Comment 16 Zdenek Kabelac 2009-02-10 12:27:20 UTC
So after my short tests:

With reverted commit c4e061ace75513aee227090486cc46dec7810c00 and patch from comment #11, there is really some improvement.

Wifi seems to survive 4 suspend/resume cycles in row.

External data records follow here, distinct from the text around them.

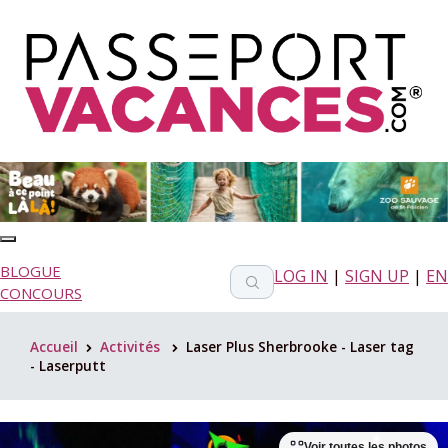
BLOGUE
LOG IN
|
SIGN UP
|
EN
CONCOURS
Accueil
Activités
Laser Plus Sherbrooke - Laser tag
>
>
- Laserputt
Voir toutes les photos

I'm currently running this HEAD 4c098bcd55fad34dcf224bf8343db6a9ac58fc68
(kernel 2.6.29-rc4)

And about those missing symbols - these are just results of modprobe -r iwl3945
try yourself... so I cannot fix them.
Comment 17 Reinette Chatre 2009-02-10 13:14:30 UTC
(In reply to comment #16)
> So after my short tests:
> 
> With reverted commit c4e061ace75513aee227090486cc46dec7810c00 and patch from
> comment #11, there is really some improvement.
> 
> Wifi seems to survive 4 suspend/resume cycles in row.

Sounds like it fixed it for you as confirmed by comment #4. You probably will notice some WARN messages in your log when suspending - the patch in comment #10 addresses that.